The Conference of Heads of Assisted Secondary Schools (CHASS) in the Northern Region has threatened to disrupt the academic calendar if the government does not release money for food items.
In a letter addressed to the Regional Director of Ghana Education Service and signed by Rev. Edward Azeka Williams and Felix Tsri Kwame, CHASS stated that non-payment of money for perishables may lead to the closure of schools in the Northern Regions.
According to CHASS, Suppliers who provide credit for perishable items like eggs and meat are not ready to continue with the supply owing to the amount in arrears.
The heads in the region hinted that, for close to eleven weeks of the first semester for the 2021/2022 academic year, funds for perishable foods have not been paid.
The letter read in parts, “On the foregoing, we wish to state that if we do not get immediate releases of the SHS students of the single track schools who would be due to return to school tomorrow, Tuesday. August 16, 2022, would not report until we get money. This also includes those in the transitional schools who are billed to report on September 4, 2022.”

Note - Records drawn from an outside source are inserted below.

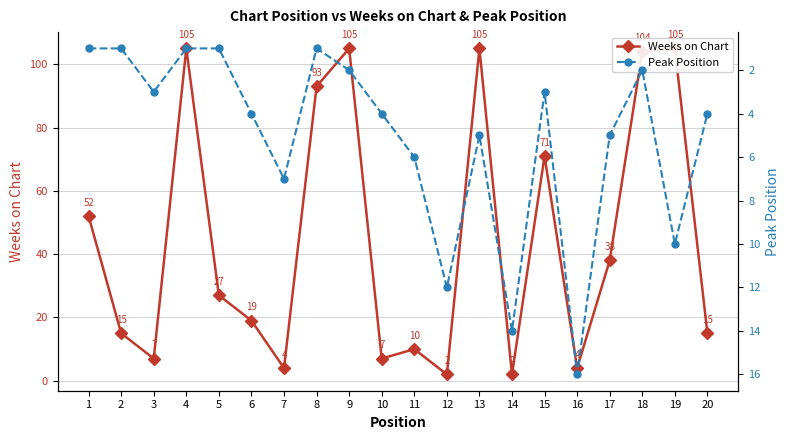

How many interior local valleys does the Peak Position series have?

4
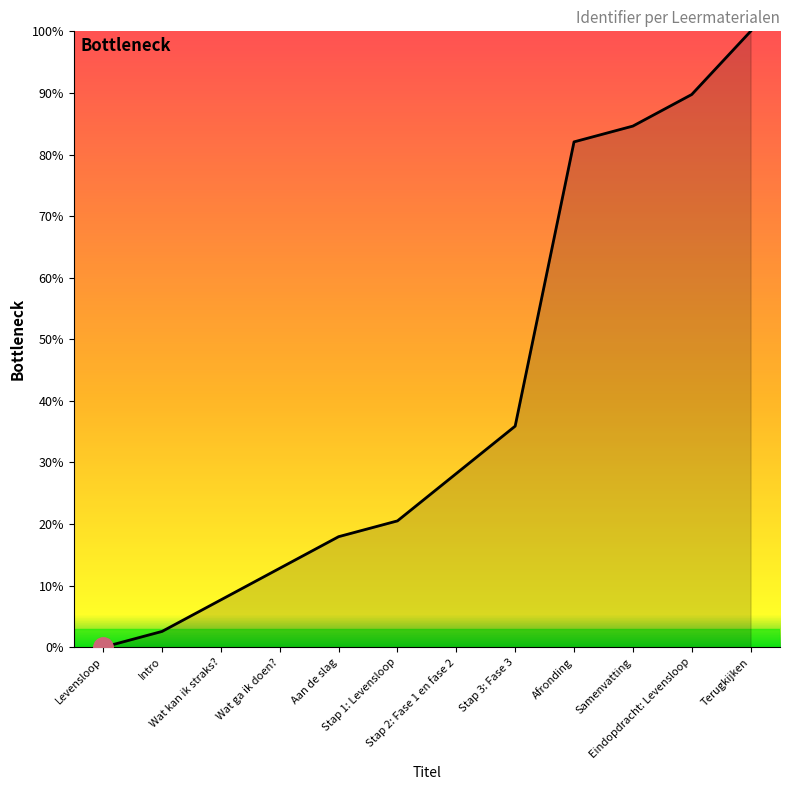

What is the sum of the values at Levensloop and Eindopdracht: Levensloop?

89.7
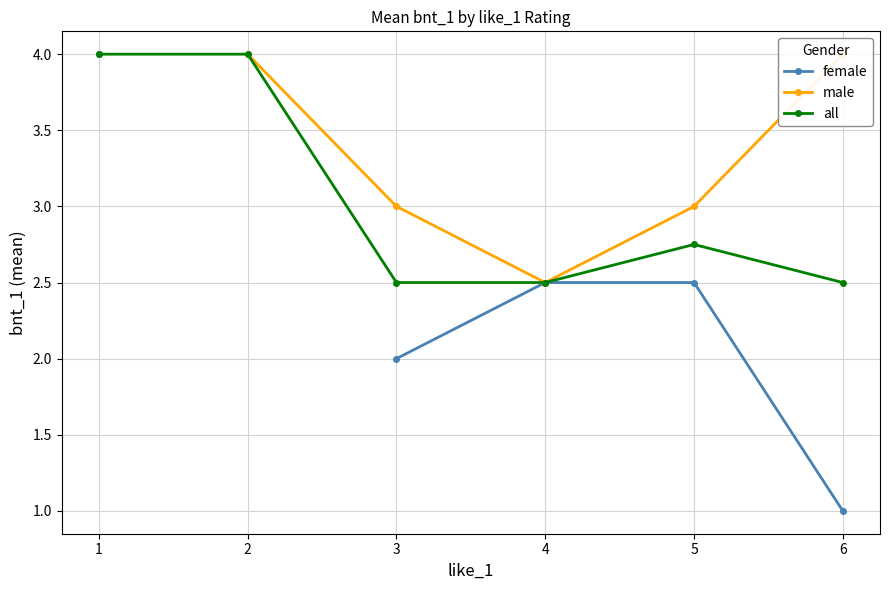

What is the difference between the second highest and second lowest values in the male series?

1.0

Meanwhile, in July 2022, The Minister for Education, Dr Yaw Osei Adutwum, confirmed that government owes the National Food Buffer Stock Company an outstanding amount of GH¢340 million.
The government’s indebtedness to the company and other factors has occasioned a shortage of food items in some high schools in the country.
Responding to questions in Parliament, Dr Osei Adutwum said the government was working towards clearing the debt and ending the food shortage in Senior High Schools.
He noted that the government has paid over GH¢327 million to the company this year to ensure food supply to schools.